▶ _Pasaje del documento_:
+ + + + +

El país de las amnistías: ese es El Salvador, ni dudarlo. Acá ocurrieron atrocidades inimaginables y sus responsables nunca fueron investigados, perseguidos, detenidos, procesados ni condenados. Todo lo contrario; fueron protegidos y hasta ensalzados. Esa ha sido la tradición perversa, y con ella se ha consolidado el uso de la trampa y la violencia para "solucionar" conflictos de diversa índole, desde familiares hasta nacionales. ¿Quiénes pagan la factura de ese proceder institucionalizado y, en buena medida, aceptado socialmente por acción u omisión? A la vista está: los sectores más vulnerables de un país donde las desigualdades son abiertas y ofensivas, sin que eso llame hoy día a la indignación y la acción colectiva.

A la base de todo está la sempiterna impunidad, que ha protegido a autores materiales e intelectuales de graves violaciones de derechos humanos, crímenes de guerra y delitos contra la humanidad; también a capos del crimen organizado y a sus lugartenientes dentro de las maras, a grupos económicos voraces y a funcionarios corruptos, a políticos marrulleros y a otros delincuentes. Dos de los bastiones de ese andamiaje perverso se establecieron o reforzaron después del levantamiento indígena y campesino de 1932, realizado sobre todo en el occidente del territorio salvadoreño.

Hace ochenta y dos años, el 22 de enero, esa población desesperada se rebeló —en las condiciones más adversas— contra la inhumana exclusión en la que apenas sobrevivía. La respuesta al alzamiento fue la matanza ordenada por la incipiente dictadura militar, para someter a quienes lo único que podían perder era la vida; esa vida que, en las condiciones en que se encontraban, ya la estaban perdiendo a pausas. No les quedaba de otra. Las víctimas de esa barbarie entraron así a la sangrienta historia nacional, y no puede ocultarse su sacrificio ni su ejemplar insolencia. A esa matanza, quizás la más grande y terrible ocurrida en América Latina durante la primera mitad del siglo pasado, le siguieron la mentira y el perdón oficiales para los criminales responsables, los que mandaron a matar.

Entonces se inauguró una línea del discurso estatal que se repitió hasta la saciedad: los reclamos de la gente para hacer valer sus derechos, tanto económicos y sociales como civiles y políticos, eran producto de la conspiración y la injerencia del "comunismo internacional", que quería destruir el "sistema occidental y cristiano" mediante la propagación de una "doctrina anárquica y contraria a la democracia". Desde este discurso, el motor de la sublevación en enero de 1932 no fue el hambre y la angustia que esta provocaba, sino la maligna manipulación del Kremlin, que desde Rusia daba órdenes al Partido Comunista Salvadoreño.

Para garantizar la perdurabilidad de esa "leyenda" en ciernes, de forma arbitraria se absolvió de culpas a los criminales con la aprobación de algo que después se hizo rutina: la amnistía. En efecto, con escasos dos artículos, el decreto firmado el 13 de julio de 1932 por el aún aprendiz de sátrapa, el general Maximiliano Hernández Martínez, se le concedió de manera "amplia e incondicional" a quienes "hubieren participado en la rebelión comunista de los días veintidós y veintitrés de enero próximo pasado", con una acotación reveladora: "los individuos que aparecieren culpables de los delitos de asesinato, homicidio, robo, incendio, violación y lesiones graves".

+ + + + +

▶ _Instrucciones_:
1: Traduce al inglés esta oración del pasaje sobre las amnistías en El Salvador: «Hace ochenta y dos años, el 22 de enero, esa población desesperada se rebeló —en las condiciones más adversas— contra la inhumana exclusión en la que apenas sobrevivía.»
2: Reproduce sin cambios el tramo del pasaje sobre las amnistías en El Salvador que va desde "Hace ochenta y" hasta "mandaron a matar.", incluidas estas últimas palabras.
Las líneas de datos son un material aparte, sin relación con el pasaje sobre las amnistías en El Salvador.

▶ _Líneas de datos_:

+ + + + +

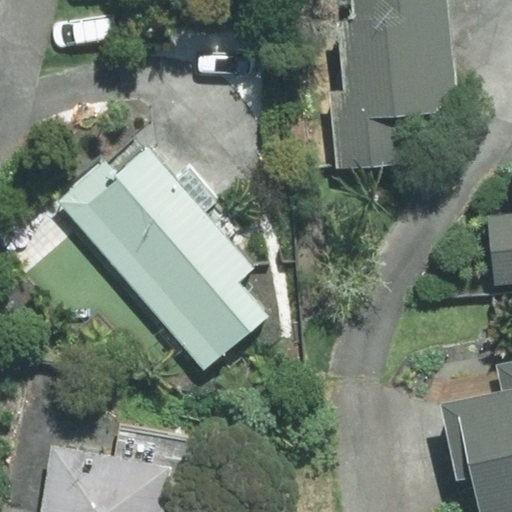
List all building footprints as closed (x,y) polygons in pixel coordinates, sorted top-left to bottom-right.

+ + + + +

▶ _Respuestas por tarea_:
1: Eighty-two years ago, on January 22, that desperate population rebelled—under the most adverse conditions—against the inhumane exclusion in which it barely survived.

2:
Hace ochenta y dos años, el 22 de enero, esa población desesperada se rebeló —en las condiciones más adversas— contra la inhumana exclusión en la que apenas sobrevivía. La respuesta al alzamiento fue la matanza ordenada por la incipiente dictadura militar, para someter a quienes lo único que podían perder era la vida; esa vida que, en las condiciones en que se encontraban, ya la estaban perdiendo a pausas. No les quedaba de otra. Las víctimas de esa barbarie entraron así a la sangrienta historia nacional, y no puede ocultarse su sacrificio ni su ejemplar insolencia. A esa matanza, quizás la más grande y terrible ocurrida en América Latina durante la primera mitad del siglo pasado, le siguieron la mentira y el perdón oficiales para los criminales responsables, los que mandaron a matar.